Meaning: C[i,j] is the cost of converting substring(source,i)
to substring(target,j).
The algorithm
C[0,0] = 0
C[i,0] = d + C[i-1,0] (for i>0)
C[0,j] = a + C[0,j-1] (for j>0)
C[i,j] = if (s[i] == t[j]) then
min(d+C[i-1,j], C[i-1,j-1], a+C[i,j-1])
else
min(d+C[i-1,j], r+C[i-1,j-1], a+C[i,j-1])
source
C "" s1 s2 s3 s4 ...
+--+--+--+--+--+--
t ""| 0| d|2d|3d|4d| ...
a +--+--+--+--+--+--
r t1| a| | | | | ...
g +--+--+--+--+--+--
e t2|2a| | | | | ...
t . . . . .
Note that we could also make a, d, and r functions of the
position and character.
Approximate substring matching: Additional issues
Variant one
How would you update the algorithm to accommodate *substring* matching
rather than whole string matching? (E.g., to figure out the best place
to align "habit" in "alphabetical"?)
A brute force strategy
- Build the table for source vs “”
- Build the table for source vs t[1]
- Build the table for source vs t[1..2]
- Build the table for source vs t[1..3]
- …
- Build the table for source vs t[1..m]
- Build the table for source vs t[2]
- Build the table for source vs t[2..3]
- Build the table for source vs t[2..4]
- …
- Build the table for source vs t[2..m]
- Build the table for source vs t[3]
- …
This should work, in that it looks at every possible solution, but it’s really inefficient.
A better solution
- Column 0 is all 0’s. Represents “we don’t care about leading characters”

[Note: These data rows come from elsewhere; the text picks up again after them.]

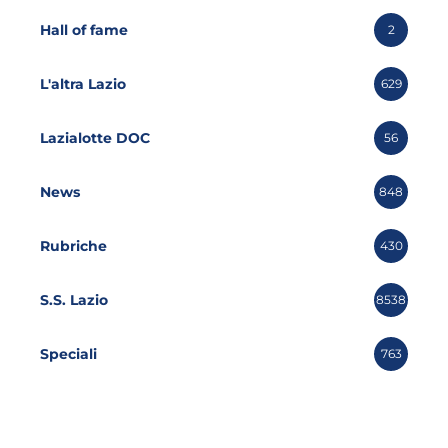
Hall of fame
2
L'altra Lazio
629
Lazialotte DOC
56
News
848
Rubriche
430
S.S. Lazio
8538
Speciali
763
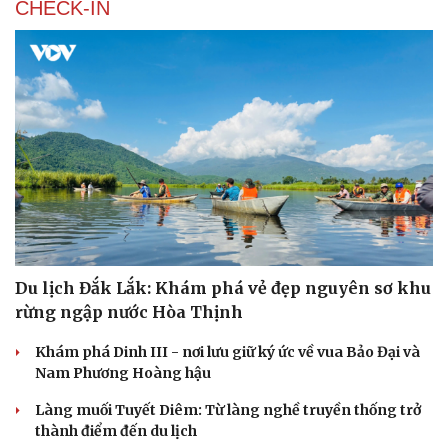
CHECK-IN
Du lịch Đắk Lắk: Khám phá vẻ đẹp nguyên sơ khu
rừng ngập nước Hòa Thịnh
Khám phá Dinh III - nơi lưu giữ ký ức về vua Bảo Đại và
Nam Phương Hoàng hậu
Làng muối Tuyết Diêm: Từ làng nghề truyền thống trở
thành điểm đến du lịch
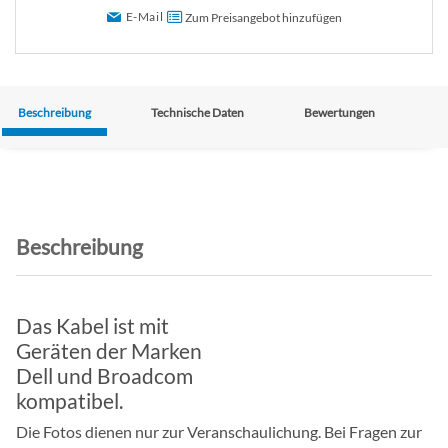
E-Mail
Zum Preisangebot hinzufügen
Beschreibung
Technische Daten
Bewertungen
Beschreibung
Das Kabel ist mit
Geräten der Marken
Dell und Broadcom
kompatibel.
Die Fotos dienen nur zur Veranschaulichung. Bei Fragen zur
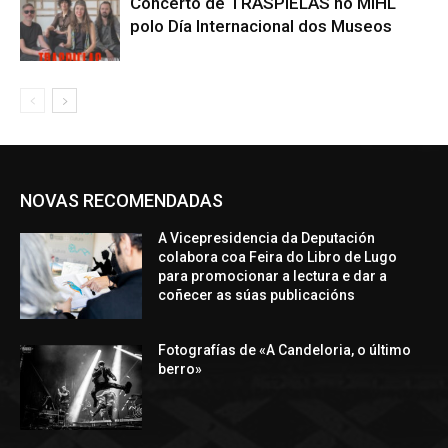
Concerto de TRASPIELAS no MIHL
polo Día Internacional dos Museos
NOVAS RECOMENDADAS
A Vicepresidencia da Deputación
colabora coa Feira do Libro de Lugo
para promocionar a lectura e dar a
coñecer as súas publicacións
Fotografías de «A Candeloria, o último
berro»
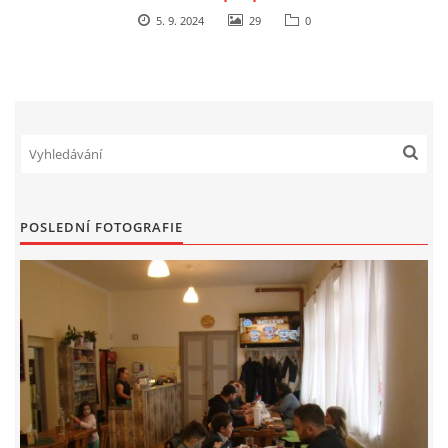
5. 9. 2024
29
0
POSLEDNÍ FOTOGRAFIE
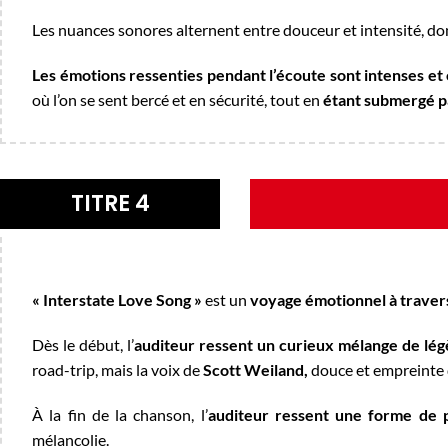
Les nuances sonores alternent entre douceur et intensité, don
Les émotions ressenties pendant l’écoute
sont intenses et 
où l’on se sent bercé et en sécurité, tout en
étant submergé pa
TITRE 4
« Interstate Love Song »
est un
voyage émotionnel à travers
Dès le début, l’
auditeur ressent un curieux mélange de lég
road-trip, mais la voix de
Scott Weiland,
douce et empreinte d
À la fin de la chanson, l’
auditeur ressent une forme de 
mélancolie.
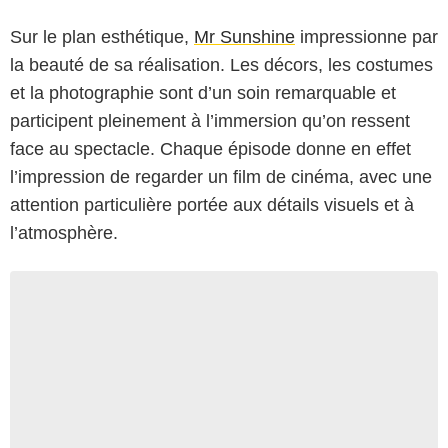
Sur le plan esthétique,
Mr Sunshine
impressionne par
la beauté de sa réalisation. Les décors, les costumes
et la photographie sont d’un soin remarquable et
participent pleinement à l’immersion qu’on ressent
face au spectacle. Chaque épisode donne en effet
l’impression de regarder un film de cinéma, avec une
attention particulière portée aux détails visuels et à
l’atmosphère.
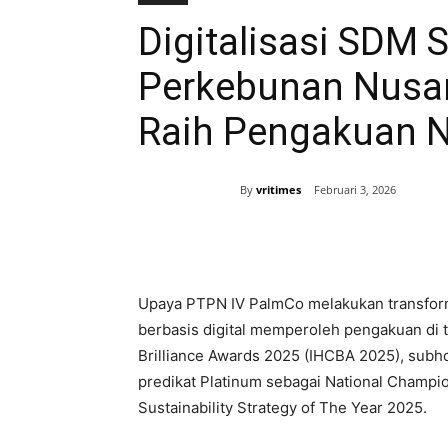
Digitalisasi SDM 
Perkebunan Nusan
Raih Pengakuan N
By
vritimes
Februari 3, 2026
Bagikan
Upaya PTPN IV PalmCo melakukan transfor
berbasis digital memperoleh pengakuan di t
Brilliance Awards 2025 (IHCBA 2025), subho
predikat Platinum sebagai National Champio
Sustainability Strategy of The Year 2025.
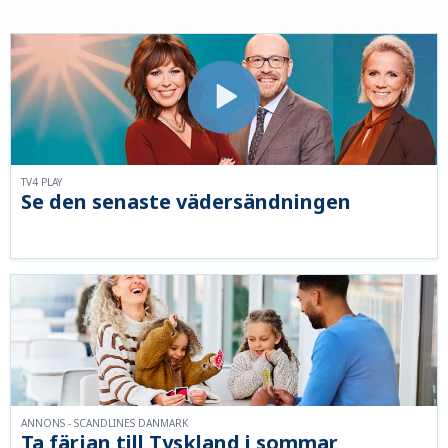
TV4 PLAY
Se den senaste vädersändningen
ANNONS - SCANDLINES DANMARK
Ta färjan till Tyskland i sommar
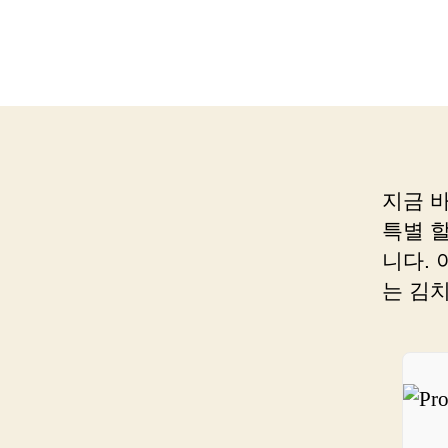
지금 
특별 
니다.
는 김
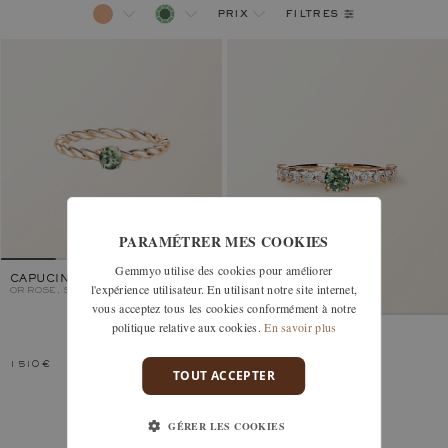
filtres
prix
PARAMÉTRER MES COOKIES
Gemmyo utilise des cookies pour améliorer
CAPUCINE 4 MM
l'expérience utilisateur. En utilisant notre site internet,
OR ROSE, SAPHIR VERT
vous acceptez tous les cookies conformément à notre
politique relative aux cookies.
En savoir plus
PARIS 1901 4 MM
OR ROSE, SAPHIR VERT
1 510 €
2 420 €
TOUT ACCEPTER
GÉRER LES COOKIES
Vous avez vu 2 modèles sur 2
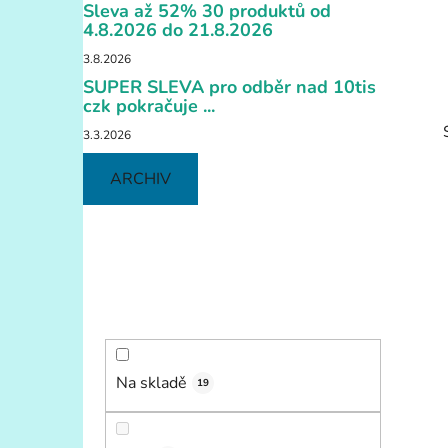
í
Sleva až 52% 30 produktů od
p
4.8.2026 do 21.8.2026
a
3.8.2026
n
SUPER SLEVA pro odběr nad 10tis
e
czk pokračuje ...
l
3.3.2026
ARCHIV
i
Na skladě
19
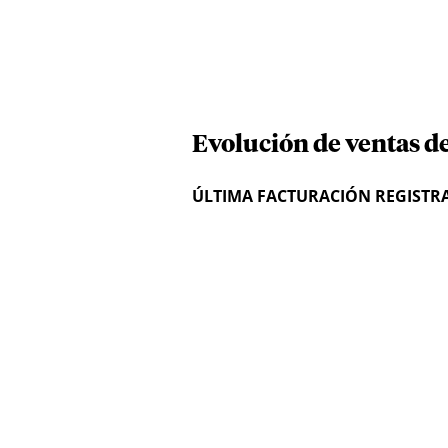
Evolución de ventas de
ÚLTIMA FACTURACIÓN REGISTR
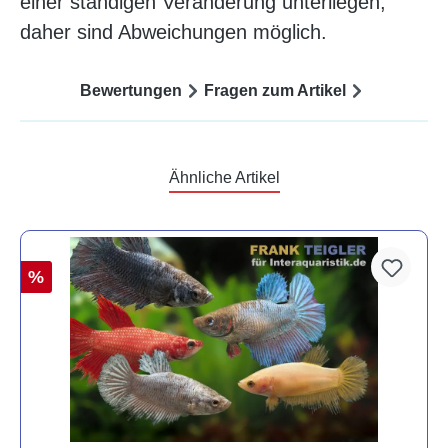
einer ständigen Veränderung unterliegen,
daher sind Abweichungen möglich.
Bewertungen
Fragen zum Artikel
Ähnliche Artikel
%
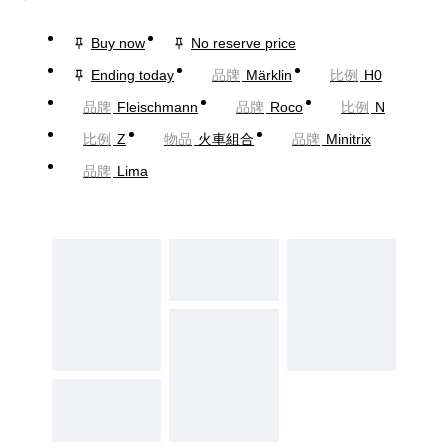
Buy now
No reserve price
Ending today
品牌
Märklin
比例
H0
品牌
Fleischmann
品牌
Roco
比例
N
比例
Z
物品
火車組合
品牌
Minitrix
品牌
Lima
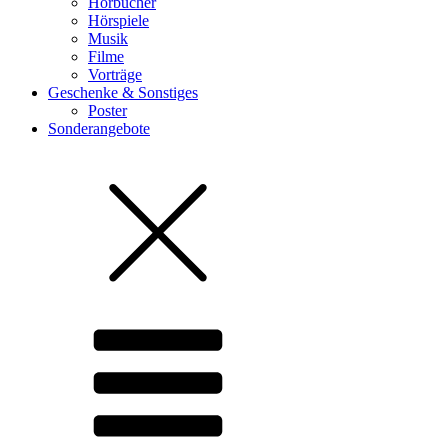
Hörbücher
Hörspiele
Musik
Filme
Vorträge
Geschenke & Sonstiges
Poster
Sonderangebote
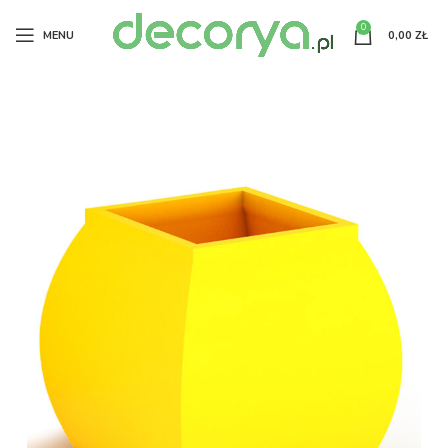
0
MENU
0,00
ZŁ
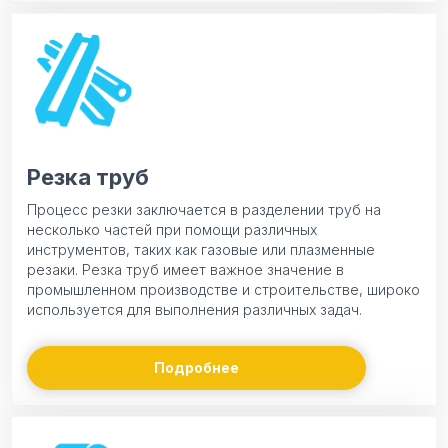
Резка труб
Процесс резки заключается в разделении труб на
несколько частей при помощи различных
инструментов, таких как газовые или плазменные
резаки. Резка труб имеет важное значение в
промышленном производстве и строительстве, широко
используется для выполнения различных задач.
Подробнее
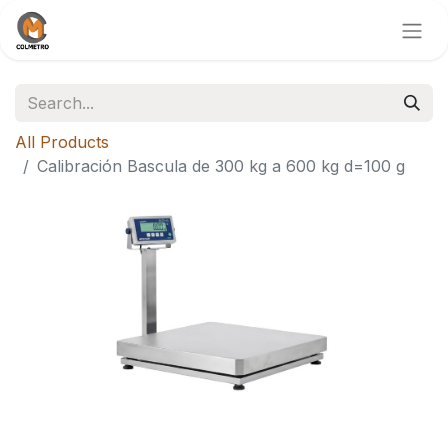
All Products
Calibración Bascula de 300 kg a 600 kg d=100 g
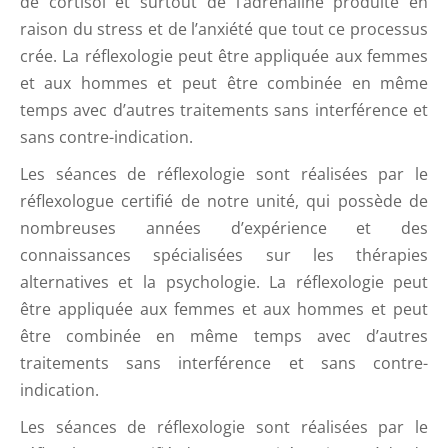
de cortisol et surtout de l’adrénaline produite en
raison du stress et de l’anxiété que tout ce processus
crée. La réflexologie peut être appliquée aux femmes
et aux hommes et peut être combinée en même
temps avec d’autres traitements sans interférence et
sans contre-indication.
Les séances de réflexologie sont réalisées par le
réflexologue certifié de notre unité, qui possède de
nombreuses années d’expérience et des
connaissances spécialisées sur les thérapies
alternatives et la psychologie. La réflexologie peut
être appliquée aux femmes et aux hommes et peut
être combinée en même temps avec d’autres
traitements sans interférence et sans contre-
indication.
Les séances de réflexologie sont réalisées par le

- Minimize across the last column to find the cost of the best match.
Variant two
The whole string matching problem only gives us a cost. How do
we update the algorithm so that each cell includes both cost and
steps to achieve that cost? S[i,j] are the steps to achieve
C[i,j].
C[0,0] = 0
S[0,0] = <>
C[i,0] = d + C[i-1,0] (for i>0)
S[i,0] = S[i-1,0] ++ <D.i>
C[0,j] = a + C[0,j-1] (for j>0)
S[0,j] = S[0, j-1] ++ <A.j>
C[i,j] = if (s[i] == t[j]) then
min(d+C[i-1,j], C[i-1,j-1], a+C[i,j-1])
else
min(d+C[i-1,j], r+C[i-1,j-1], a+C[i,j-1])
S[i,j] = if (C[i,j] == d+C[i-1,j])
S[i-1,j] ++ <D.i>
...
Exact substring matching
Approximate matching is hard. Best algorithm is O(mn). Exact substring matching is easier.
- Find the first instance of source in target.
- Find all instances of source in target.
- Find any instance of source in target.
The brute-force approach
for (s = 0; s < length(target) - length(source), s++)
{
for (i = 0; i < length(source) && target[s+i] == source[i]; i++)
;
if (i == length(source)
return s;
} // for s
return -1; // Not found
What is the asymptotic upper bound on the algorithm and what is an input that reaches that upper bound?
Worst case O(mn).
- source:
habit - target:
habihabihabihabihabihabihabihabihabihabihabihabihabihabihabihabihabihabihabihabihabihabihabihabit.
A worse one
- source:
hhhhhhhhhhi - target:
hhhhhhhhhhhhhhhhhhhhhhhhhhhhhhhhhhhhhhhhhhhhhhhhhhhhhhhhhhhhhhhhhhhhhhhhhhhhhhhhhhhhhhhhhhhhhhhhhhhhi
Our question for next class: Can we do better than O(mn) and, if so, how?
Review: The hash-code approach
This doesn’t solve our problem in general, although it does in most cases.